Ebrahimi Ardalan, Clark Jonathan R, Amit M, Yen T C, Liao Chun-Ta, Kowalski Luis P, Kreppel Matthias, Cernea Claudio R, Bachar Gideon, Villaret Andrea Bolzoni, Fliss Dan, Fridman Eran, Robbins K T, Shah Jatin P, Patel Snehal G, Gil Ziv
Sydney Head and Neck Cancer Institute, Royal Prince Alfred Hospital, Sydney, NSW, Australia,
Ann Surg Oncol. 2014 Sep;21(9):3049-55. doi: 10.1245/s10434-014-3702-x. Epub 2014 Apr 14.
There is evidence to suggest that a nodal yield <18 is an independent prognostic factor in patients with clinically node negative (cN0) oral squamous cell carcinoma (SCC) treated with elective neck dissection (END). We sought to evaluate this hypothesis with external validation and to investigate for heterogeneity between institutions.
We analyzed pooled individual data from 1,567 patients treated at nine comprehensive cancer centers worldwide between 1970 and 2011. Nodal yield was assessed with Cox proportional hazard models, stratified by study center, and adjusted for age, sex, pathological T and N stage, margin status, extracapsular nodal spread, time period of primary treatment, and adjuvant therapy. Two-stage random-effects meta-analyses were used to investigate for heterogeneity between institutions.
In multivariable analyses of patients undergoing selective neck dissection, nodal yield <18 was associated with reduced overall survival [hazard ratio (HR) 1.69; 95 % confidence interval (CI) 1.22-2.34; p = 0.002] and disease-specific survival (HR 1.88; 95 % CI 1.21-2.91; p = 0.005), and increased risk of locoregional recurrence (HR 1.53; 95 % CI 1.04-2.26; p = 0.032). Despite significant differences between institutions in terms of patient clinicopathological factors, nodal yield, and outcomes, random-effects meta-analysis demonstrated no evidence of heterogeneity between centers in regards to the impact of nodal yield on disease-specific survival (p = 0.663; I (2) statistic = 0).

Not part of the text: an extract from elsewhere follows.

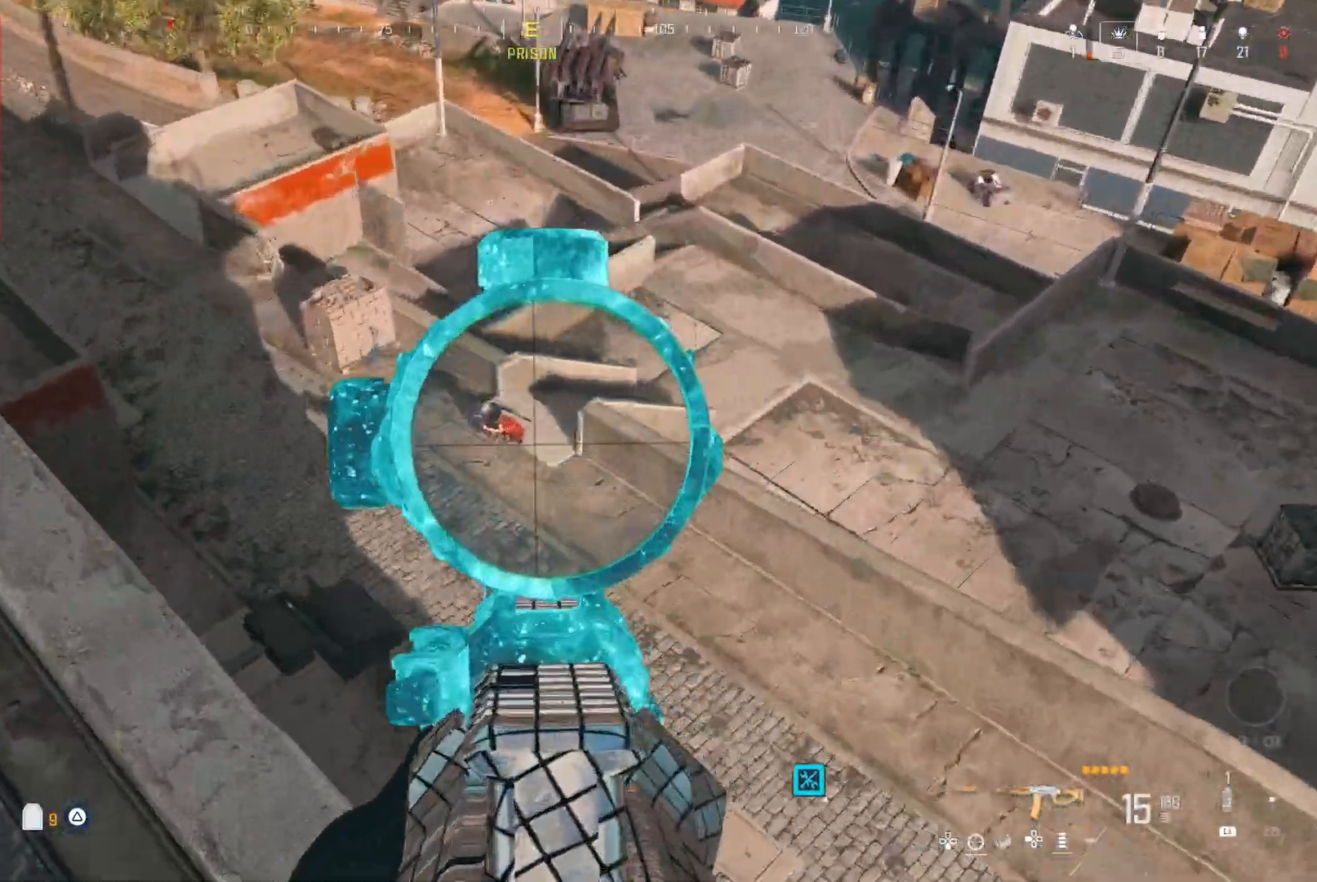
{"buttons": [], "left_stick": "center", "right_stick": "center", "events": [[50, "right_stick", "left"], [317, "right_stick", "down-left"], [483, "right_stick", "center"]]}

Our data confirm that nodal yield is a robust independent prognostic factor in patients undergoing END for cN0 oral SCC, and may be applied irrespective of the underlying patient population and treating institution. A minimum adequate lymphadenectomy in this setting should include at least 18 nodes.
有证据表明,在接受择区性颈清扫术(END)治疗的临床淋巴结阴性(cN0)口腔鳞状细胞癌(SCC)患者中,淋巴结检出数<18是一个独立的预后因素。我们试图通过外部验证来评估这一假设,并研究各机构之间的异质性。

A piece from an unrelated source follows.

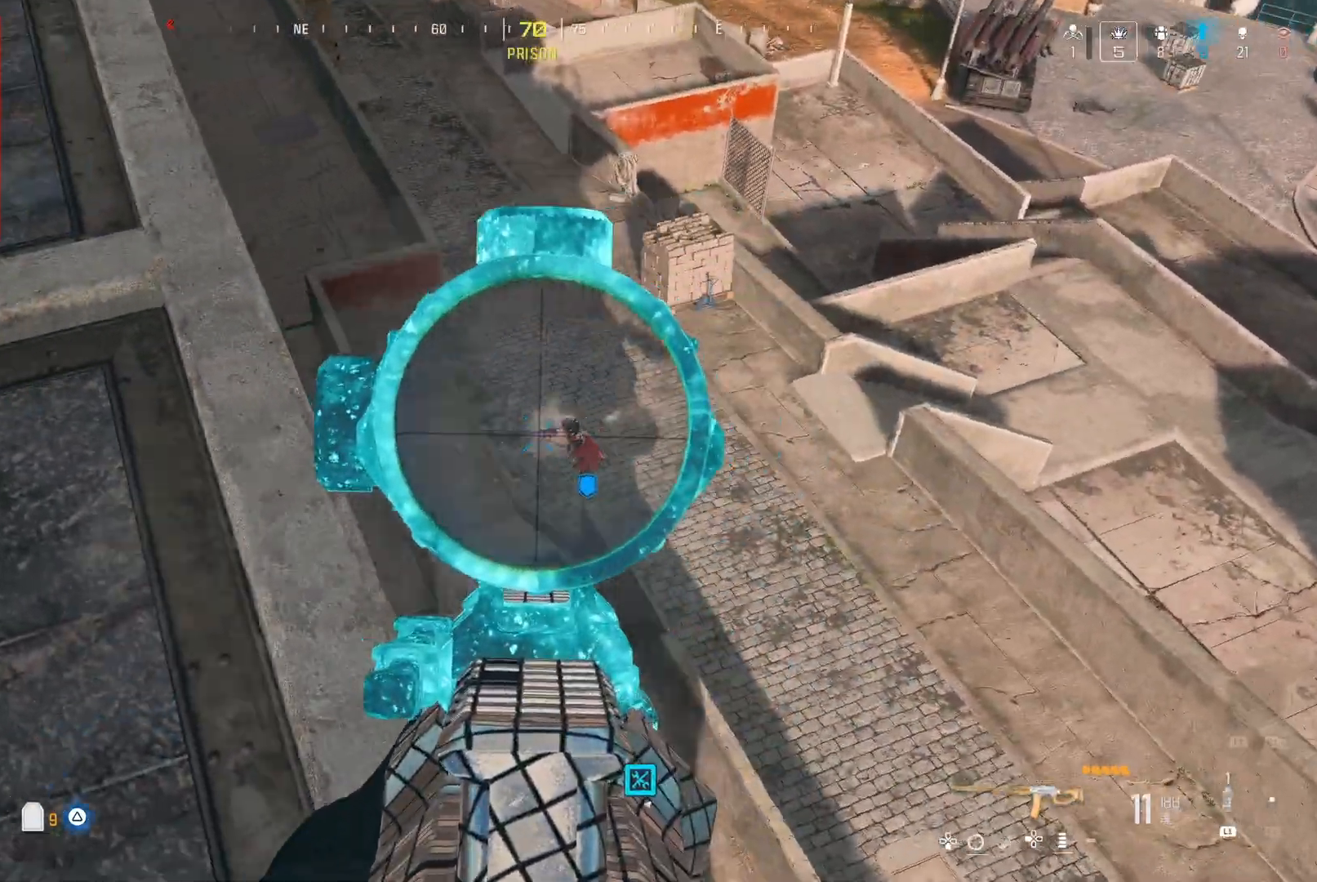
{"buttons": [], "left_stick": "center", "right_stick": "center", "events": [[200, "right_stick", "down-left"], [350, "right_stick", "center"]]}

我们分析了1970年至2011年间在全球9家综合癌症中心接受治疗的1567例患者的汇总个体数据。使用Cox比例风险模型评估淋巴结检出数,并按研究中心进行分层,同时对年龄、性别、病理T和N分期、切缘状态、包膜外淋巴结转移、初次治疗时间和辅助治疗进行调整。采用两阶段随机效应荟萃分析来研究各机构之间的异质性。

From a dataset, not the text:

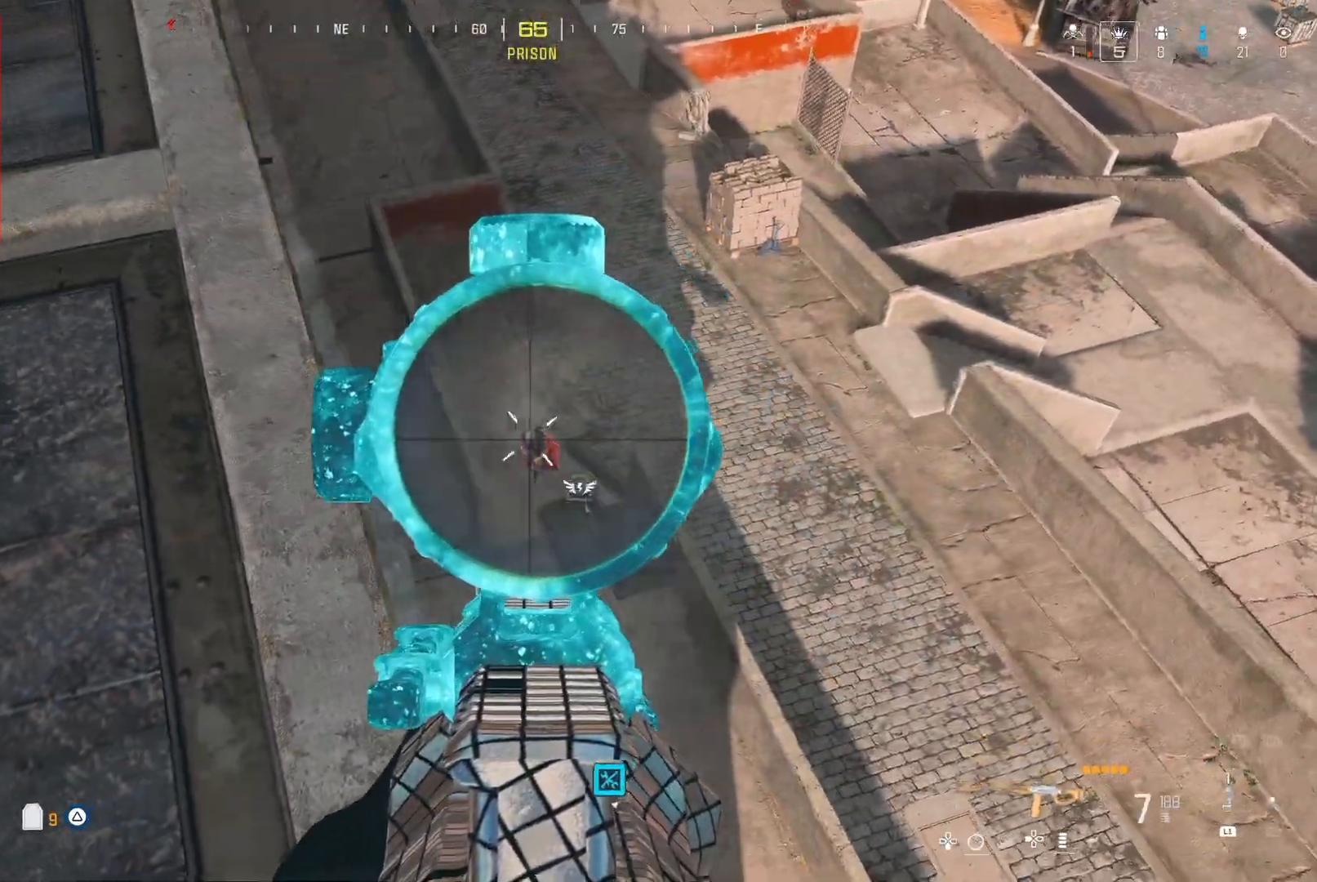
{"buttons": [], "left_stick": "center", "right_stick": "center", "events": [[33, "right_stick", "down"], [283, "right_stick", "center"], [400, "right_stick", "down-left"], [500, "right_stick", "center"]]}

在对接受选择性颈清扫术的患者进行的多变量分析中,淋巴结检出数<18与总生存率降低相关[风险比(HR)1.69;95%置信区间(CI)1.22 - 2.34;p = 0.002]以及疾病特异性生存率降低相关(HR 1.88;95% CI 1.21 - 2.91;p = 0.005),并且局部区域复发风险增加(HR 1.53;95% CI 1.04 - 2.26;p = 0.032)。尽管各机构在患者临床病理因素、淋巴结检出数和结局方面存在显著差异,但随机效应荟萃分析表明,在淋巴结检出数对疾病特异性生存率的影响方面,各中心之间没有异质性证据(p = 0.663;I²统计量 = 0)。
我们的数据证实,对于cN0口腔SCC接受END治疗的患者,淋巴结检出数是一个可靠的独立预后因素,并且无论基础患者群体和治疗机构如何均可应用。在这种情况下,最小充分的淋巴结清扫应包括至少18个淋巴结。